Committee on Civil Service and Labor Testimony
Thank you for holding this hearing today. I am Ben Prosky, Executive Director of the American Institute of Architects New York, also known as AIA New York. We represent New York City’s public-sector and private-sector architects, who are employed at government agencies, firms, and universities. Our members include unionized and non-unionized architects, as well as workers and management.
This hearing’s topic is very timely, since architects at some of New York City’s architecture firms are in the process of unionizing. Support for unionization has arisen from the poor compensation architects receive, as well as the workplace issues working for low wages creates. The US Department of Justice does not allow AIA New York to collectively bargain for our members or organize work stoppages. This means we cannot work with agencies, owners, and developers to set fair fees and wages for their employees.
According to the 2021 AIA Compensation Report, the average salary in New York City for a recent architecture school graduate is $58,000 per year. This is not enough to cover hundreds of thousands of dollars in student debt accrued over a decade of education, nor the high cost of living convenient to most offices. Comparatively, first-year associates at New York City law firms earn $215,000 per year.
In addition to being underpaid, architects are pressed to work incredibly long hours. Agencies rarely receive sufficient funding for staffing, leading agency leadership to overwork their architects. Meanwhile, firms are unable to collectively bargain for fees, allowing owners and developers to set high work requirements for low fees. As a result, firm owners push their architects to work incredibly long hours, with 60- to 70-hour work weeks not being uncommon.
Unionization in architecture is an important tool to strengthen workers’ rights but it will not solve many of the industry’s core problems. Our unionized members at agencies are paid less than our non-unionized members at firms. For instance, the starting salary for a Department of Design and Construction Junior Project Manager is $51,000 a year.

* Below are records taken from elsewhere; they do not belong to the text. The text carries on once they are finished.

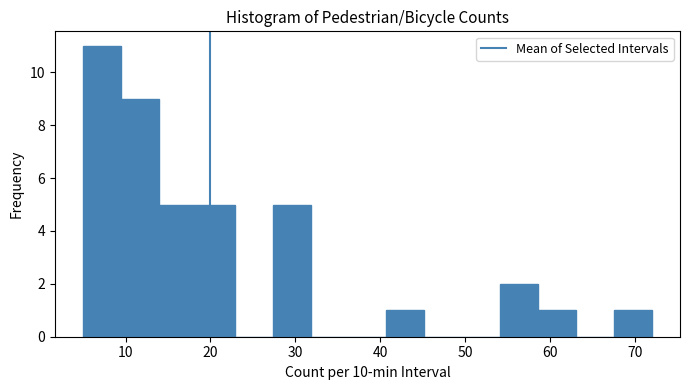

Reading left to right, list every bar in this chart as the range it spans on the x-axis followed by its height. Neither the bar edges nor the heights are printed on the chart, so give them approximately, as read against the axes.

5 to 9: 11
9 to 14: 9
14 to 18: 5
18 to 23: 5
23 to 27: 0
27 to 32: 5
32 to 36: 0
36 to 41: 0
41 to 45: 1
45 to 50: 0
50 to 54: 0
54 to 59: 2
59 to 63: 1
63 to 68: 0
68 to 72: 1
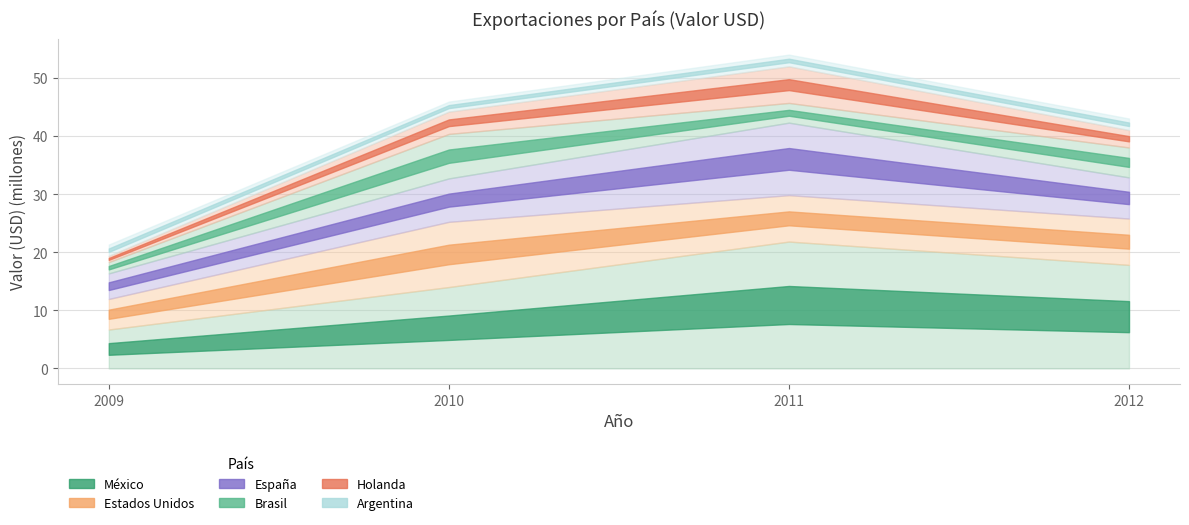

How many lines are shown in the chart?

6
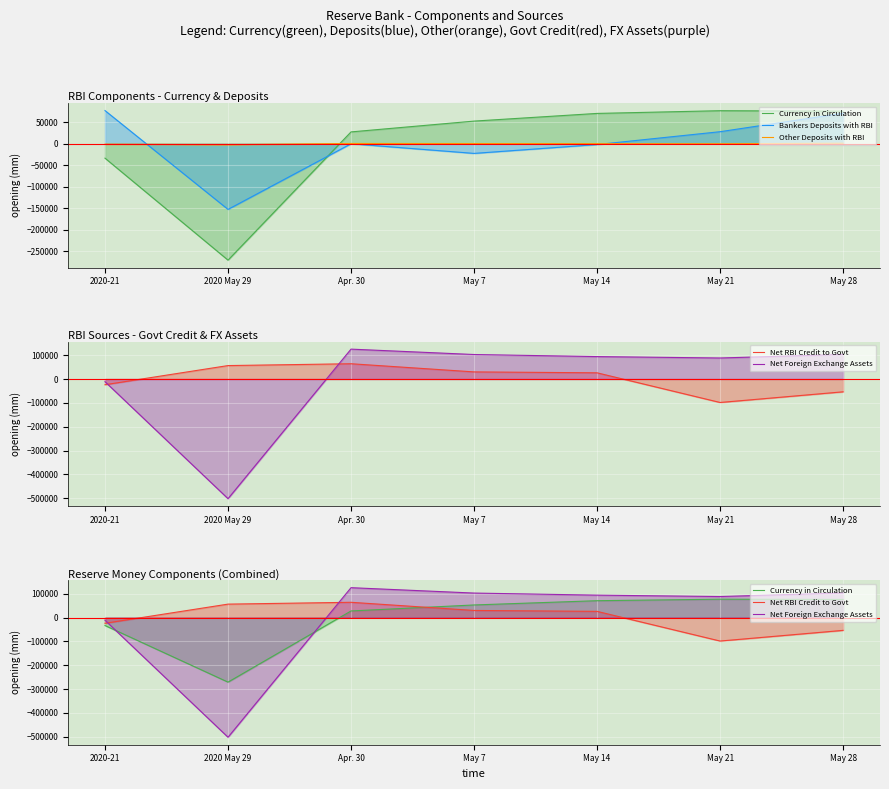

At which category does Currency in Circulation reach its first local valley?

2020 May 29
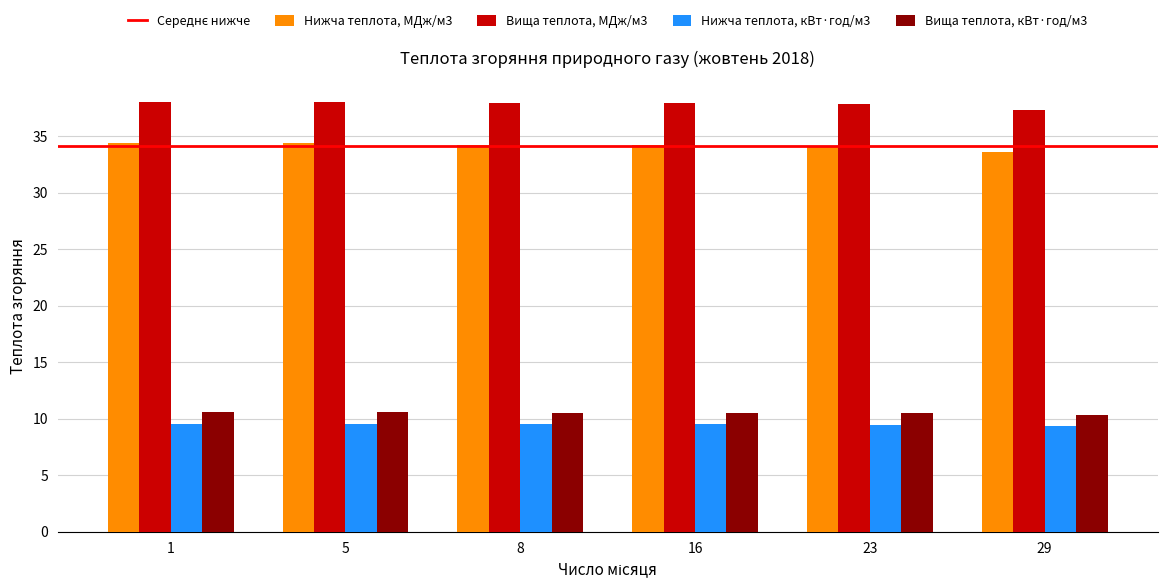

What is the sum of the Вища теплота, кВт·год/м3 values at 5 and 29?

20.9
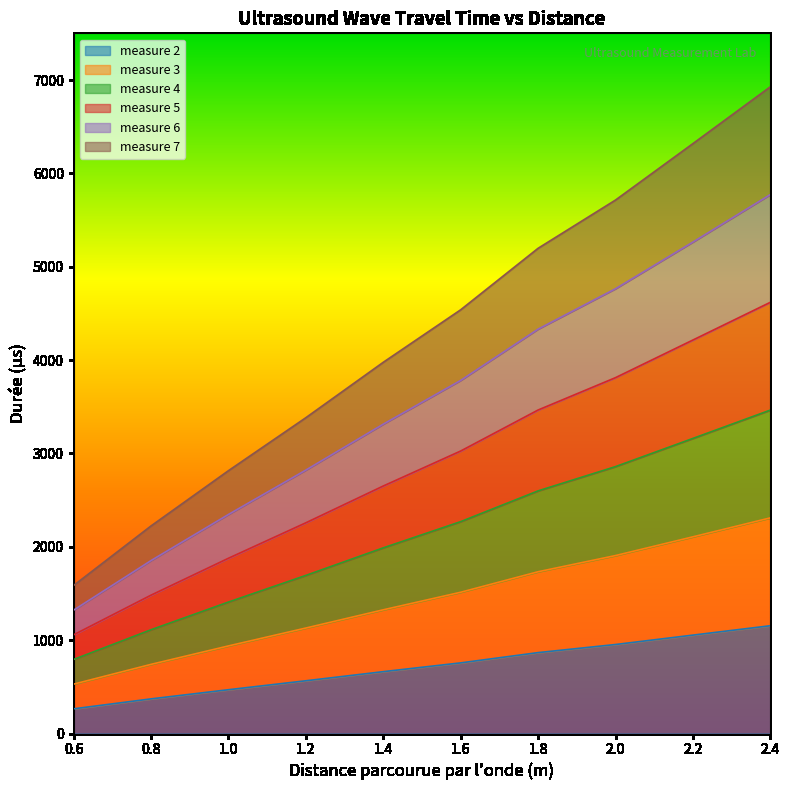

What is the difference between the maximum and minimum values in the measure 6 series?

4452.5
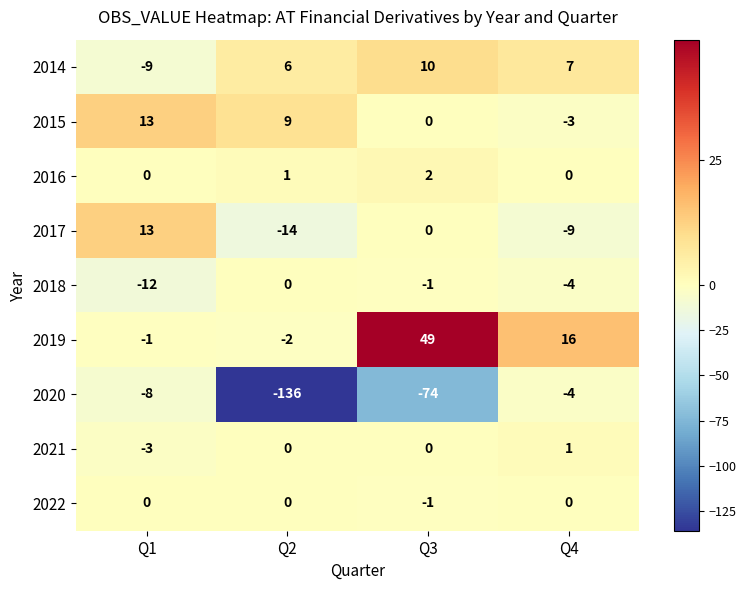

At which label is 2015 closest to 5?

Q2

Fortunately, Council Members can strengthen workers’ rights for architects. They can assign larger budgets for agencies, specifically to hire more architects and pay architects higher wages. The Council can also require that agencies stop demanding free work from architecture firms. Agencies regularly require a significant amount of upfront work from firms before awarding a contract, yet that work is not compensated. Combined with unionization, changes like these will create a better working environment for architects.